Serial entrepreneurs (those who start multiple businesses) in particular may have short attention spans.  They bring energy and creativity to the birthing of a business, but their real interest is in “proof of concept.”  They want to prove to themselves and to the world that their idea for a product or service is a good one that can thrive in the marketplace.  So they want to get to a place where they know they have a profitable, sustainable business.  But having achieved that, they may lose interest.  They like the excitement of getting that first widget out the door and into the hands of a happy customer, but then the repetitive nature of a mature business sets in and the entrepreneur may become bored by the daily grind of just pushing more widgets out the door.  If that happens, a smart, self-aware entrepreneur will either sell it, or bring in a talented COO who can manage the daily affairs of the business and grow it to its potential.

Even if an entrepreneur is excited about growing and operating the business on a daily basis, he or she may not have the right skill set to do it.  Creative visionaries . . . “big picture” people, if you will . . . often struggle with the minutia of managing a business every day.  In other words, a visionary leader who can spot an opportunity and take advantage of it may not be the organized, detail-oriented manager who can run things day-to-day.  So once again, if a business is not reaching its potential because the founder is an inept manager, then the founder needs to recognize that fact and get out of the way . . . either by selling it or by bringing in a talented manager.
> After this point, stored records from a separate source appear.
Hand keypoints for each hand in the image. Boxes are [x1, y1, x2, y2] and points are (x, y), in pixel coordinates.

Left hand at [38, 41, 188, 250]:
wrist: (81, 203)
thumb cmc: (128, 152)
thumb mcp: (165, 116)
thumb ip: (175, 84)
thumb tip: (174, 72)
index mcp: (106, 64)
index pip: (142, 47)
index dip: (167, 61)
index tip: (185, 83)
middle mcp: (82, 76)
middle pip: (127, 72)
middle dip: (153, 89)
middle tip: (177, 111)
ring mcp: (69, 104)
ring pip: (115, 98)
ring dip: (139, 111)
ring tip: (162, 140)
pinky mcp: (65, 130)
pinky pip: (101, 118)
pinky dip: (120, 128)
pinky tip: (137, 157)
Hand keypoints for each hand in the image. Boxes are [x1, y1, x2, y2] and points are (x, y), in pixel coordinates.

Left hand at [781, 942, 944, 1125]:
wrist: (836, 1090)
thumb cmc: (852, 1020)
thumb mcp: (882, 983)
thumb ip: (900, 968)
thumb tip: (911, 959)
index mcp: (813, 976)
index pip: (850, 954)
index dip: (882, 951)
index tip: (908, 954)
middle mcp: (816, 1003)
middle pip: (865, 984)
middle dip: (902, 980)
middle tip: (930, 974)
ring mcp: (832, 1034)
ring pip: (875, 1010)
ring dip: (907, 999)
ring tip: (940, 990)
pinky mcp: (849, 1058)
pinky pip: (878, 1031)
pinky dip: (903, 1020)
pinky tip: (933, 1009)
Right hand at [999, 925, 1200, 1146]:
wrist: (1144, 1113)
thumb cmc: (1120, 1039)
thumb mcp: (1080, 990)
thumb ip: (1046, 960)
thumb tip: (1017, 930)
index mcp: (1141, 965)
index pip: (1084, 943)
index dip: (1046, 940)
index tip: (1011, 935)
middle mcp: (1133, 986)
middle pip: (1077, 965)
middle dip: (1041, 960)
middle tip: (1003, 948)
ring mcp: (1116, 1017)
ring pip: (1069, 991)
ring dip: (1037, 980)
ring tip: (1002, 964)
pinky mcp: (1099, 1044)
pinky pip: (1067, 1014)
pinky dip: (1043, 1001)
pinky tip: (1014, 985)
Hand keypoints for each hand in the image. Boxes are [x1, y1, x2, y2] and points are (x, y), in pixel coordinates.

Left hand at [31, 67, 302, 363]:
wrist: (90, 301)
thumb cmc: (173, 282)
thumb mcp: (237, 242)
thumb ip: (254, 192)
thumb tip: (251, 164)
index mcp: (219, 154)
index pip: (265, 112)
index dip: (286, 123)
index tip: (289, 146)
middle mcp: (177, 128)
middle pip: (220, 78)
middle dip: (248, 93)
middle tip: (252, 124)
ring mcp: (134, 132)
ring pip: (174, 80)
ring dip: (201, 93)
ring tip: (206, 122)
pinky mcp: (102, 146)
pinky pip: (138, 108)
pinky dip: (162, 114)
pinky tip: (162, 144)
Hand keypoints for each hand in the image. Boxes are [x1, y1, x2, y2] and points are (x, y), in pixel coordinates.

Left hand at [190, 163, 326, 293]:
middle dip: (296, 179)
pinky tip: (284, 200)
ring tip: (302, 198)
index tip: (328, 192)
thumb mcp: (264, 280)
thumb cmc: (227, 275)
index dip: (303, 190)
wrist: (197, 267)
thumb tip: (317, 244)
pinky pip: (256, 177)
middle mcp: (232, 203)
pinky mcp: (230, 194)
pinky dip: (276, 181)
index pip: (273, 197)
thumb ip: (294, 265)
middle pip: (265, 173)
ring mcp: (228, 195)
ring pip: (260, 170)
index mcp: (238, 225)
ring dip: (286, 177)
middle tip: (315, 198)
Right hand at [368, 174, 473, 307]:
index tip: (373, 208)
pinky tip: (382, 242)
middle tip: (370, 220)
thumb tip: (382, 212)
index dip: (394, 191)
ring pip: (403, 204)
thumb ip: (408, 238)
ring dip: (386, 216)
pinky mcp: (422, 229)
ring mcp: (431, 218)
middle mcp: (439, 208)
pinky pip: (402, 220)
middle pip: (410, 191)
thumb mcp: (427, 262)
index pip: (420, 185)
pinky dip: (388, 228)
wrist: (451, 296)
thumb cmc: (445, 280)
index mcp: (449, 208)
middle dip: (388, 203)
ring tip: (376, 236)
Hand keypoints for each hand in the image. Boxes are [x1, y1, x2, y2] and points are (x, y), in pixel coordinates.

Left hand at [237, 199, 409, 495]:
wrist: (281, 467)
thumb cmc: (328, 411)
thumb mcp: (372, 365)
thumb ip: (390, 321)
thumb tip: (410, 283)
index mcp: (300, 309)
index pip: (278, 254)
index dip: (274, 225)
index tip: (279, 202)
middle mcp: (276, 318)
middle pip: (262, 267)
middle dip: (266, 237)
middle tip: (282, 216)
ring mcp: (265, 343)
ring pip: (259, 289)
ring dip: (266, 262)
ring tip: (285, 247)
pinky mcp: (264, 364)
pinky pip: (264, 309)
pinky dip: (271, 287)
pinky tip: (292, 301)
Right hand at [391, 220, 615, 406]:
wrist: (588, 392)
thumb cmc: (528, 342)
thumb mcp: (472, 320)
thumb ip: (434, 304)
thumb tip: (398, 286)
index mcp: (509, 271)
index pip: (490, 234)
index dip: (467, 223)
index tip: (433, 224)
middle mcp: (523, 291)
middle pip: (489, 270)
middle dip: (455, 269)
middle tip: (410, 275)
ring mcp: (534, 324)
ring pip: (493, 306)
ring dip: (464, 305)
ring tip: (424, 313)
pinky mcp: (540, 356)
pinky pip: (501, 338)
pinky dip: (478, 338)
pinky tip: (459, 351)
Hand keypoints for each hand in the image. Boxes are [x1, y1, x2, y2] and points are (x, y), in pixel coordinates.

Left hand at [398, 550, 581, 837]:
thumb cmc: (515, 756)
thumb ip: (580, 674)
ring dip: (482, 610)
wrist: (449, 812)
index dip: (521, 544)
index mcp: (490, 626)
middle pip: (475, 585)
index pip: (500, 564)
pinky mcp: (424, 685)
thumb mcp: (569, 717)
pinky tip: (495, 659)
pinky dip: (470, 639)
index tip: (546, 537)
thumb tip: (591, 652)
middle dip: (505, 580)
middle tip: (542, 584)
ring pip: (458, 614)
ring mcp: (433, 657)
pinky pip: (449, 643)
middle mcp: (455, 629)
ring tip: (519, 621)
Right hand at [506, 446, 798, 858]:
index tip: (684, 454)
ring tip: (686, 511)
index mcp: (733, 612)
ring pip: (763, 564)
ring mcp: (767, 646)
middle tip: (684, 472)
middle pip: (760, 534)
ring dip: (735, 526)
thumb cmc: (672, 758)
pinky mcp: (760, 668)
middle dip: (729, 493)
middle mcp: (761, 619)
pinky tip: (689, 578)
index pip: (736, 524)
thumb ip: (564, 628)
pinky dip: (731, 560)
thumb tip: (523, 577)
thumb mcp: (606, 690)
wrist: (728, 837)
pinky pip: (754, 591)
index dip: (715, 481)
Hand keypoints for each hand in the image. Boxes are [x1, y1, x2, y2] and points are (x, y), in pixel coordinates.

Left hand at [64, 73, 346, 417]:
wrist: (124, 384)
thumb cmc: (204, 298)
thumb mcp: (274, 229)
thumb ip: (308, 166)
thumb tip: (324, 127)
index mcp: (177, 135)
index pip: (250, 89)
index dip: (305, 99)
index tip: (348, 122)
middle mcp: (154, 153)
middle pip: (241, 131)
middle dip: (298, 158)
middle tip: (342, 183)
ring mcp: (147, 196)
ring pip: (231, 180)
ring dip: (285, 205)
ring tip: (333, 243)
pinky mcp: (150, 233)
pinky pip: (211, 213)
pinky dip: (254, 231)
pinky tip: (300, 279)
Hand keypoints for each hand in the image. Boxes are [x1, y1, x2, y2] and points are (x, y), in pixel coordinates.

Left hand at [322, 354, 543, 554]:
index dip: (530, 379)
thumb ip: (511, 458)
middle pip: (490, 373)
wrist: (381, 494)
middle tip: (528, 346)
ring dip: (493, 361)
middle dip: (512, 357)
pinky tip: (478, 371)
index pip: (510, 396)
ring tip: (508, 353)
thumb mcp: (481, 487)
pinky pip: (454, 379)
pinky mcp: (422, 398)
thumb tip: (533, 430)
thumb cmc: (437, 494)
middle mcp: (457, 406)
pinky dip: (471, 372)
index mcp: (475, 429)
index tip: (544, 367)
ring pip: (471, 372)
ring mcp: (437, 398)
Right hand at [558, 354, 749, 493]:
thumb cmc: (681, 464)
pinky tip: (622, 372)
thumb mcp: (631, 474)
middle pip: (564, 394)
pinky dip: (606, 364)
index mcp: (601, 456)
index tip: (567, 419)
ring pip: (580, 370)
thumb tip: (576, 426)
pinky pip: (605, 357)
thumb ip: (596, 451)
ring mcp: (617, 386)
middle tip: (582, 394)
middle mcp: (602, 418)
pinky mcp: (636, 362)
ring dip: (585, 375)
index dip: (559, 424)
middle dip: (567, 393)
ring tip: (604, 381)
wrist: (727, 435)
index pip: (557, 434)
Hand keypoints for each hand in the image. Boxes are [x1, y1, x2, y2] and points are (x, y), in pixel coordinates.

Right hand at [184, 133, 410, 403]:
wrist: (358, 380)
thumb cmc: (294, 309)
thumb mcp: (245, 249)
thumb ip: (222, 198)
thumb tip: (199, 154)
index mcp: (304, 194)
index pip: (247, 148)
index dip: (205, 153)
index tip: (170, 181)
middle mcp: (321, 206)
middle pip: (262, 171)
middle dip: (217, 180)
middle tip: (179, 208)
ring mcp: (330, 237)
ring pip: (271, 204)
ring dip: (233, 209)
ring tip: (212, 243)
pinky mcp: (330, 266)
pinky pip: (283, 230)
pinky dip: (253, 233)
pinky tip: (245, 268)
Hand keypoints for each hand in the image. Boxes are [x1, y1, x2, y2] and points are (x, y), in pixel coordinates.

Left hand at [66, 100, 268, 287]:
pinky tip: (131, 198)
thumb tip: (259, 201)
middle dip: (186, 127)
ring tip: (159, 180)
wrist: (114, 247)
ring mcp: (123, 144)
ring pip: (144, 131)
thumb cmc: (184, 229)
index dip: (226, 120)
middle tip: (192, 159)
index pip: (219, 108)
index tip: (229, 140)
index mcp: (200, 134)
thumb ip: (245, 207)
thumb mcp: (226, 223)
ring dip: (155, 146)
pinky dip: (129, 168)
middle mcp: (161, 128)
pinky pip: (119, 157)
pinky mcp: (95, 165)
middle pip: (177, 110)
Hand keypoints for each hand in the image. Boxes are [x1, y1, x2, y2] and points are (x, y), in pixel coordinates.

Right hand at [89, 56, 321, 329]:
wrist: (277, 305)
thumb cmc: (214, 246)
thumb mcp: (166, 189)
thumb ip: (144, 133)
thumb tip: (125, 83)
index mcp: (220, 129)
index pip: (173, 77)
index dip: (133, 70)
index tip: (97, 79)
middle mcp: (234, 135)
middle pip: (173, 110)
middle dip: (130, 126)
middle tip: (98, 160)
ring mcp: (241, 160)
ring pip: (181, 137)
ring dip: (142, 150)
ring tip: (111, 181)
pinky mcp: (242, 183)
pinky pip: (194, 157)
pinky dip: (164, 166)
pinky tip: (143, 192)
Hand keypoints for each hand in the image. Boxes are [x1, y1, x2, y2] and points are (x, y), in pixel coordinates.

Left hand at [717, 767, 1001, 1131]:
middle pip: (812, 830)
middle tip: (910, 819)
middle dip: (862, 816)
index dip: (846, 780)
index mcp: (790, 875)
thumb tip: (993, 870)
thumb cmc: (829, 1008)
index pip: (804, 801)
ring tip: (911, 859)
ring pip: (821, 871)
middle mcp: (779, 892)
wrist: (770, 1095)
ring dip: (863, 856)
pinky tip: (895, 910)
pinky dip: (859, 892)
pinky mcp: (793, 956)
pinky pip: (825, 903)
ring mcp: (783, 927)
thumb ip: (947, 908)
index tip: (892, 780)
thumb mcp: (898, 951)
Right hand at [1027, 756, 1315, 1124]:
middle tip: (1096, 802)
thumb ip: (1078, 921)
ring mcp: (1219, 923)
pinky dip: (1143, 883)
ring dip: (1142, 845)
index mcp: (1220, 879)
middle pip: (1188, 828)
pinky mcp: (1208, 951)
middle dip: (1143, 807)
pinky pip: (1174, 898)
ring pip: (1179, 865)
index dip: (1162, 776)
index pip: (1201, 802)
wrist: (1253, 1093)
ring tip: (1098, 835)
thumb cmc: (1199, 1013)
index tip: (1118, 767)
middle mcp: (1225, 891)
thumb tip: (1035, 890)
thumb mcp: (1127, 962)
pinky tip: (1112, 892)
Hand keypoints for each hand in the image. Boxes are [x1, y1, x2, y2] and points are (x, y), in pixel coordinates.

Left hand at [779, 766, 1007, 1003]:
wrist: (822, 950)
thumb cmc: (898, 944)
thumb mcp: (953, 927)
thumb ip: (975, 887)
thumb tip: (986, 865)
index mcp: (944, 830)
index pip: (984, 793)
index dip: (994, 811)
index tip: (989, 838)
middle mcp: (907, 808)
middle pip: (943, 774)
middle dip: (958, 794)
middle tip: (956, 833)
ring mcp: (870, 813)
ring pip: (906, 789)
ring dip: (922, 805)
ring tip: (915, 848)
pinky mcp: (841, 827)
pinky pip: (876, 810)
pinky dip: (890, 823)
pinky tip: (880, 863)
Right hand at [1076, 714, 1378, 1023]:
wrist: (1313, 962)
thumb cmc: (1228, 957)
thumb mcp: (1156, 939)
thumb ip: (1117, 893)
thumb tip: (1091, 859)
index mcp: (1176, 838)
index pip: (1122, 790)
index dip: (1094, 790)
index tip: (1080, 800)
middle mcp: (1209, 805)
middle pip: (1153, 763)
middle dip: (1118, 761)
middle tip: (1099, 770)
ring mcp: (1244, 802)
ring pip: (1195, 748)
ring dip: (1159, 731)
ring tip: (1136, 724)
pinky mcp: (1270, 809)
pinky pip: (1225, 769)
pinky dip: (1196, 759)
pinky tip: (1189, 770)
In either scenario . . . the entrepreneur has no interest in managing the business or the entrepreneur has no talent for managing the business . . . the exit choices are the same: sell it or step down and let someone else run it.  If the founder anticipated these exit choices and planned for one of them in advance, the business will be able to handle the transition smoothly.  But if there is no exit plan and the founder exits in the heat of battle because the business is under-performing, the transition will be chaotic.

If you don’t have an exit strategy, get one.  Even if you’re that rare individual who launched your company, navigated it through childhood,  and are still successfully at the helm in adulthood, you will have to leave it someday.  Plan for your exit now.